Director Michael Barakiva takes a wacky approach to "The Winter's Tale" at the Babcock Theatre this month.
The play's tragic and comic elements were somewhat jarring as they were written, lo those many years ago, by Shakespeare. Rather than trying to present this play as a seamless story, Barakiva accentuates the discordant notes.
Remember the plot of "The Winter's Tale"? Early on it's a tragedy. A father's jealousy destroys his family. His child dies. Then, minutes later, the audience laughs at some bumbling rustics and the play ends happily.
So OK, the plot takes a sharp turn in the middle. And in this production, the lighting, set and costumes also veer off in new directions.
At Babcock, before the play begins, the audience knows it's winter. The stage is draped in white and snow falls. Throughout Act 1 the sheer white curtains are pulled about, even as the king's mind clouds with doubt.

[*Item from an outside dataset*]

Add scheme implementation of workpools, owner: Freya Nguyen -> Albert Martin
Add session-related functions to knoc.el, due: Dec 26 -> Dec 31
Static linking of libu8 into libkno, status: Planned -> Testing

But after intermission, the stage is crazy with color. Wait, you ask yourself, is it still winter? And wait, what's with the costumes? Why did some actors switch their Elizabethan duds for modern pantsuits? Why is one guy, but only one, a hillbilly?
The lighting is also jarring at times. It's sometimes so full of contrast that the actors' faces can't be seen.
At intermission the audience got some clues. Poster boards lined the lobby. One contained a large print essay on winter, as well as a Robert Frost poem. Another bore an essay about fairy tales.
You weren't expected to read all the essays. (There wasn't time.) You were only expected to start thinking "Winter Fairy Tale."
Thus prepared when you took your seat, you had visions of Little Red Riding Hood's granny even as a wolf ate the king's faithful servant.
The performance did not go perfectly on opening night. A piece of the set dropped down too soon, causing tangling and fumbling. And, of course, this is a student production so some of the actors are of student quality. (Although there are also a number who are excellent actors, as is usually the case at Babcock.)
Still, Barakiva's approach is fascinating.